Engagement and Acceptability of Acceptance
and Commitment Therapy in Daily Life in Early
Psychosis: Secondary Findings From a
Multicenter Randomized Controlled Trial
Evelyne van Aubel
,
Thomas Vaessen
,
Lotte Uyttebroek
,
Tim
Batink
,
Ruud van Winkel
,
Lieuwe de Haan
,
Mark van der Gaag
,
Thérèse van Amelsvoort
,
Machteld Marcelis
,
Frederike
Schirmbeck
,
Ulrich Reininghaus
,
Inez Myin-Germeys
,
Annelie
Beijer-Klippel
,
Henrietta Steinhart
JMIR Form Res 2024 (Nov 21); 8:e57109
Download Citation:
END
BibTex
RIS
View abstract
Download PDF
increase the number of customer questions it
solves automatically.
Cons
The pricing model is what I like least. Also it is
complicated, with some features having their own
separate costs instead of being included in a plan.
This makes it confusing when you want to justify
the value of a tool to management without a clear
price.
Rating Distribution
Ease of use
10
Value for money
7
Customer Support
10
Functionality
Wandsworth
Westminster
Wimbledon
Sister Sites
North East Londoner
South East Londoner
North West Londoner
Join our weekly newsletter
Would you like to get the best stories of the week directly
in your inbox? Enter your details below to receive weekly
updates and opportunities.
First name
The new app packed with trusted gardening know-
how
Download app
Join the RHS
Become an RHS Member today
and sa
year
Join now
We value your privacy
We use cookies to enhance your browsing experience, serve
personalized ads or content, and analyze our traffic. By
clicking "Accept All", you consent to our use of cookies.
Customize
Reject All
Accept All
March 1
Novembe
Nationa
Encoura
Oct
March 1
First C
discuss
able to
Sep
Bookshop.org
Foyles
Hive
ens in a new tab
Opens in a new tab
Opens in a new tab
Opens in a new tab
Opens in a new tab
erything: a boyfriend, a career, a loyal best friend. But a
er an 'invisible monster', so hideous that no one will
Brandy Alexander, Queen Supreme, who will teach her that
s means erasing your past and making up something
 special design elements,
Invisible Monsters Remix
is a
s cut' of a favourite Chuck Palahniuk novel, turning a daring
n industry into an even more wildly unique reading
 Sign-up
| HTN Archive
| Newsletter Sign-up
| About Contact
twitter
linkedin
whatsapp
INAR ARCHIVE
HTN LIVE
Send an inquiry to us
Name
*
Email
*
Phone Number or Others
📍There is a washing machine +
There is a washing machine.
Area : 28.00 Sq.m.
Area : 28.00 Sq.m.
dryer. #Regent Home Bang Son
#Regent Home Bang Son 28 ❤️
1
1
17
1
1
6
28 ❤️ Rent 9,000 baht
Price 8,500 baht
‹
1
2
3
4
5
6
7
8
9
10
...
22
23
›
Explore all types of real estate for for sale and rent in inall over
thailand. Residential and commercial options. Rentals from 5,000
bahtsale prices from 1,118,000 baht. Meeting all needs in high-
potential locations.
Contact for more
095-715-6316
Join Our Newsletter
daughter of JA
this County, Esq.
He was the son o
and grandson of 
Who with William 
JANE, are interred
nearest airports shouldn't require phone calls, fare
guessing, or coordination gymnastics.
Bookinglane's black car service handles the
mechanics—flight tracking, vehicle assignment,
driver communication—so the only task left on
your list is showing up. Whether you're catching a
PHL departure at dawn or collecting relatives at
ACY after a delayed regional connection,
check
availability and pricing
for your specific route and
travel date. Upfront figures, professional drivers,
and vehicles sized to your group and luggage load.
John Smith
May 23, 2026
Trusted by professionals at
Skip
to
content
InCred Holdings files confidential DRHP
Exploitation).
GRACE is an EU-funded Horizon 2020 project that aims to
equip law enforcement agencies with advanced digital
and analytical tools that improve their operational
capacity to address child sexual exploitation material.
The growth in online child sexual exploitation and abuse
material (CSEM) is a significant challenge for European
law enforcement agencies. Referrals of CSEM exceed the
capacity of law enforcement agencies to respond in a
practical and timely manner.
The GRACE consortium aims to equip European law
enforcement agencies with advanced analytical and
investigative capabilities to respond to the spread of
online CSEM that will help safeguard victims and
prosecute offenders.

- TASK ITEM -
Of all the entries above, output exactly the lines between the one holding "nearest airports shouldn't" and the one holding "travel date. Upfront", inclusive.

- RESULT BELOW -
nearest airports shouldn't require phone calls, fare
guessing, or coordination gymnastics.
Bookinglane's black car service handles the
mechanics—flight tracking, vehicle assignment,
driver communication—so the only task left on
your list is showing up. Whether you're catching a
PHL departure at dawn or collecting relatives at
ACY after a delayed regional connection,
check
availability and pricing
for your specific route and
travel date. Upfront figures, professional drivers,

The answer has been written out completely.